I assumed five gallons would be a reasonable limit and so I had to come up with a source for testing. I selected a group of hypodermic needles from a farm store and joined them to small aluminum tubes so that I could test them for flow rates.

The test setup consists of an air bottle fitted with a pressure regulator feeding a hose that connects to an old hand pump sprayer bottle with the pump removed. Water was placed in the sprayer bottle and forced out through the valve wand, Tygon tubing, and the needle. Flow rates were determined by timing the period to fill a measuring cup to two cups of water. Only the smallest needle gave reasonable flow rates.

Flow through this needle was calibrated at the head height of the exhaust elbow on the 447. At 10 psig, the flow was 0.96 gph and at 20 psig it was 2.27 gph.

A small hole was drilled into the exhaust elbow so that the needle could be inserted so it would spray the water toward the muffler. Safety wire held the needle in place. The aluminum tube was fed forward toward the cockpit. The Tygon tubing was run down and secured to the left vertical member just behind the seat so that it could not get into the prop.

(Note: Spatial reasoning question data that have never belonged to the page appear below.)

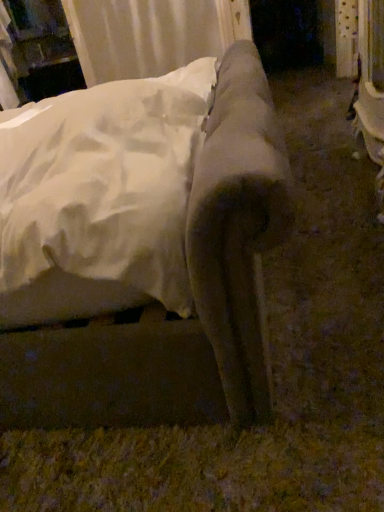
In order to face velvet beige sofa at center, should I rotate leftwards or rightwards?

You should look left and rotate roughly 20.800 degrees.

This screenshot has width=384, height=512. Find the location of `velvet beige sofa at center`. velvet beige sofa at center is located at coordinates (160, 305).

The image size is (384, 512). Describe the element at coordinates (160, 305) in the screenshot. I see `velvet beige sofa at center` at that location.

This screenshot has height=512, width=384. Find the location of `velvet beige sofa at center`. velvet beige sofa at center is located at coordinates (160, 305).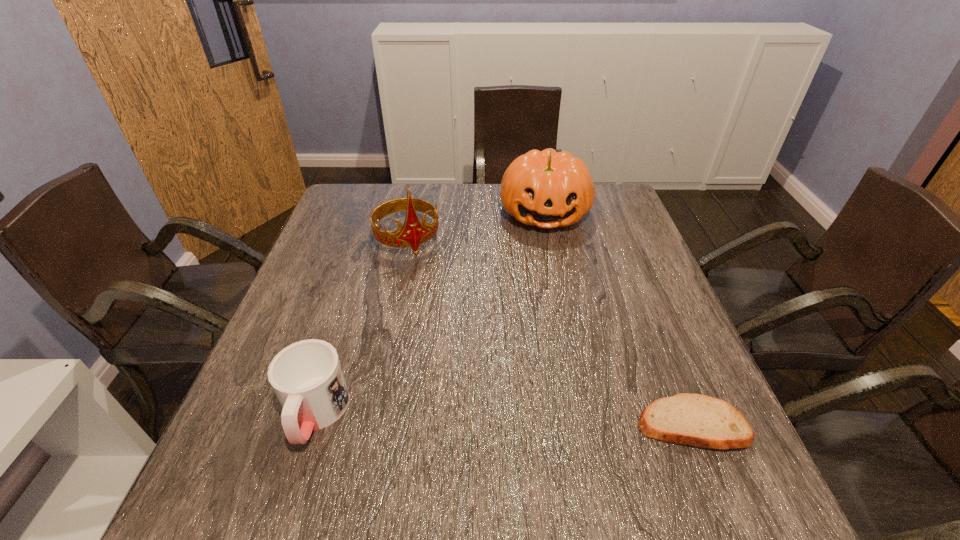
Locate an element on the screen. The height and width of the screenshot is (540, 960). object that is the second closest to the shortest object is located at coordinates (307, 378).

Image resolution: width=960 pixels, height=540 pixels. Identify the location of free region that satisfies the following two spatial constraints: 1. on the side of the shortest object with the handle; 2. on the left side of the third tallest object. (312, 424).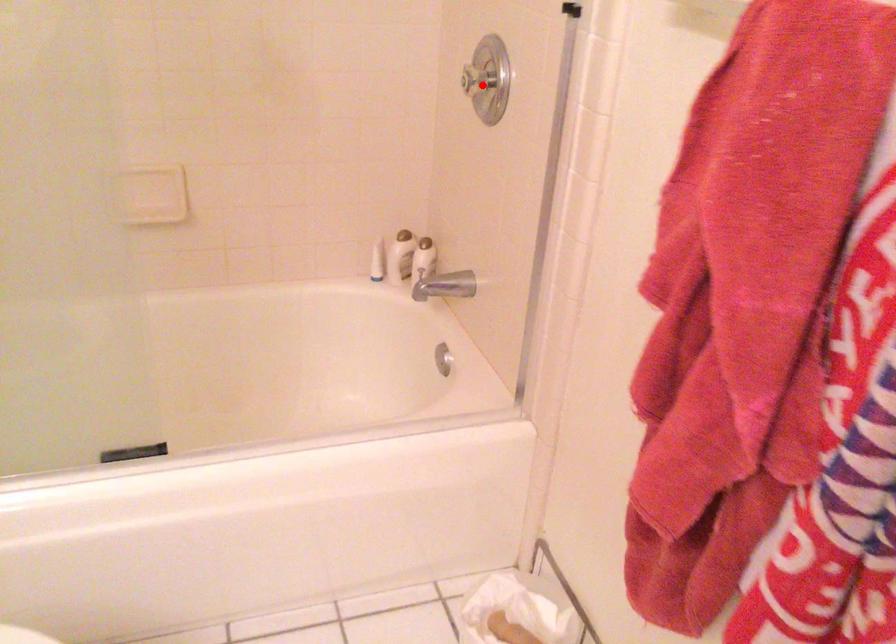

The valve in the wand could be locked in the on position. With the air bottle on the left side I was able to adjust air pressure over the water from the cockpit. With the plane secured to the pickup, the engine was started and warmed up. Then the first series of data were taken with no water flowing, then the pressure was set for 10 psig and the valve was locked on, and the second series of data were taken. The pressure was raised to 20 psig and the process repeated followed by another no water run to be sure nothing had changed.

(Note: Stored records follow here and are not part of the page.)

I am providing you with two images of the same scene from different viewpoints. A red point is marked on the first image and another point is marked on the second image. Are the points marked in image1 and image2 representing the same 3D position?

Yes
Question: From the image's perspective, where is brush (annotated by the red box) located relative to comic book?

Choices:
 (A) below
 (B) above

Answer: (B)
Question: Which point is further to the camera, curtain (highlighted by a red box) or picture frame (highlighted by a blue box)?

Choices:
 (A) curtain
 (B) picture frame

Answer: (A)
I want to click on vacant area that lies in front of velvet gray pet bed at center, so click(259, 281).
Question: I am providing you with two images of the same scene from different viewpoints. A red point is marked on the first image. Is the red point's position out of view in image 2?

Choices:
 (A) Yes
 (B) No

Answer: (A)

The plots from 6000 to 4400 rpm are the data that were recorded. The black line is no water, the blue line is 10 psig water, and the green line is 20 psig water. There was a marked lowering of fuel flow due to the water injection. The best being 15.2% decrease at 5200 rpm. But the stabilizing effect I had hoped for in the 4000 to 5000 region was not realized. This was interesting and may be much more effective on a smaller displacement engine.

The reason that the no water curve does not fall on the red line is because I had to change needle positions before taking the water injection data.

I have increased the pitch of the prop to increase engine load. Max engine rpm is currently 5600 rpm. The FireFly will climb at 500 fpm at this rpm. Slowest cruise is 18 mphi at 4000 rpm. EGT's were a little low, but the engine rpm is very stable through the 4000 to 5000 region. I will tie it to the pickup and make another fuel flow run and put the data on the plot.